After a burst of encouraging IPOs late this summer, some experts say the IPO party is not over.
Which companies are on the guest list? Those with the size to weather macro-economic volatility, a clear path to fast growth, an experienced management team, and, of course, shares that can be reasonably priced.
"I think fall will be a good IPO season," says Francis Gaskins, a partner at market tracker IPOdesktop.com. "The greed factor is back. But the door is not open for everybody."
Offering stock publicly still has unique advantages. "For companies that need to raise outside capital, going public still gives them an alternative to banks, gives options to their employees, and gives the company credibility," concurs Kathleen Smith, principal at Renaissance Capital. "It's still a great objective for a company. It's a privilege."
Since Facebook's disastrous spring debut, many IPOs have come out strong. Certainly, this is because they were priced low. More than half of the IPOs since Facebook's were discounted below the midpoint of their price range, according to Renaissance. Smith says that this resulted in an average 20.9% return--a good sign for the market over all.
"After something like Facebook, or any period of failed returns, investors require a greater discount to participate," Smith says.
The first IPO juggernaut since Facebook's IPO was Palo Alto Networks, a triple threat, with robust size, rapid growth, and strong leadership.
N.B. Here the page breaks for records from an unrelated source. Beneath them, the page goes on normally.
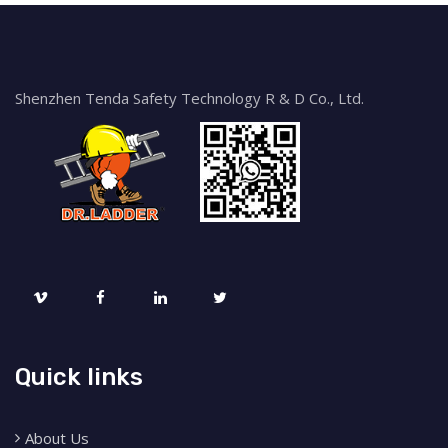
Shenzhen Tenda Safety Technology R & D Co., Ltd.
Quick links
About Us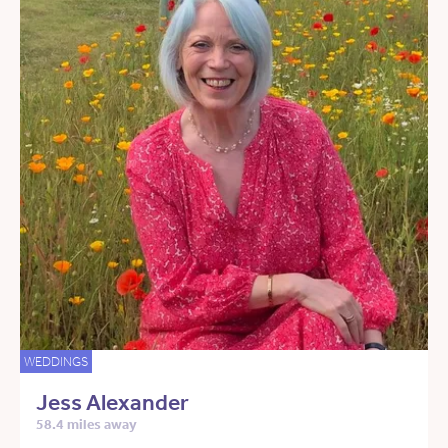
WEDDINGS
Jess Alexander
58.4 miles away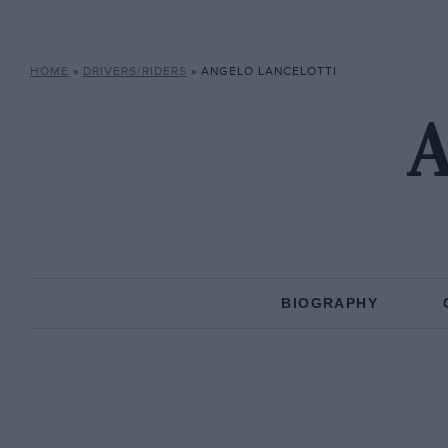
HOME
»
DRIVERS/RIDERS
»
ANGELO LANCELOTTI
A
BIOGRAPHY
The Santa Clara, California-based firewall maker's July debut exceeded expectations, with shares jumping 26% in the first day of trading and closing at $56 per share. Led by CEO Mark McLaughlin, who serves on President Obama's National Security Telecommunications Advisory Committee, Palo Alto Networks reportedly doubled its revenue to $118 million this year. It raised $260 million, and shares continue to perform well.
Five Below, a Philadelphia-based teen retail chain that sells items that cost less than $5 each, made a strong debut in July. It priced shares at $17, and had a first-day close at $26 per share. The founders of the company have a long history in the retail business. Founders David Schlessinger and Thomas Vellios previously held top posts at Zany Brainy, a retail children's educational products company, and its CFO, Kenneth Bull, was previously the finance director at Urban Outfitters.
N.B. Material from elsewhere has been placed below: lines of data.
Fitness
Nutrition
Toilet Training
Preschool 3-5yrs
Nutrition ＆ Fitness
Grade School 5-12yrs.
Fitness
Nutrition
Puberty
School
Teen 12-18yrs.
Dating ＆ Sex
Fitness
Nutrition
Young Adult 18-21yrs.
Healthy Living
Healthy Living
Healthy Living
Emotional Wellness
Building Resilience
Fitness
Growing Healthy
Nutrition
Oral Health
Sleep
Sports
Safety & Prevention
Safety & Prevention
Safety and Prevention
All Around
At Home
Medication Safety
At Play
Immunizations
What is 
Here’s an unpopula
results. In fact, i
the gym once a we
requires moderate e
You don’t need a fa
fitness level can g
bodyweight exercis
In August, a traditionally slow IPO month, two more fast-growth companies that were modestly priced had strong debuts. Globus Medical, a med-tech company based in Audubon, Pennsylvania, had a healthy first day, closing $1.50 above its $12 opening price. The company has attractive financials, and reported an 18.6% year-over-year sales increase in its Q2 earnings report. Meanwhile, Eloqua Limited, the maker of a revenue performance management software, hit the market in the first week of August, and rose above its opening price of $11 to close at $12.89. Shares have climbed to more than $14 since.
The next company on the radar of many analysts is security software maker Qualys. The company, which was recently named one of Silicon Valley's largest private companies, will likely price this month. Although the Redwood City, California-based company counts Hewlett-Packard and Trident Capital among its investors, CEO and founder Phillipe Courtot is the company's largest shareholder, owning 39% of the company. The company brought in $76 million in revenue last year and has more than 300 employees.
"Cloud companies typically have high-gross margins and most can get close to breaking even or close to profitable. If a company fits that profile, it's likely good to go," says Gaskins, of IPOdesktop.com.
But the wild card for the upcoming IPO season, experts say, lies in the JOBS Act, which now allows "emerging growth" companies (less than $1 billion in revenue) to file registration papers confidentially. "This means we actually don't know all the companies in registration right now," says Kelly. "So, basically there's a whole group of companies out there testing the waters that we don't know about."
And certainly some will be toasting the public markets again in coming months.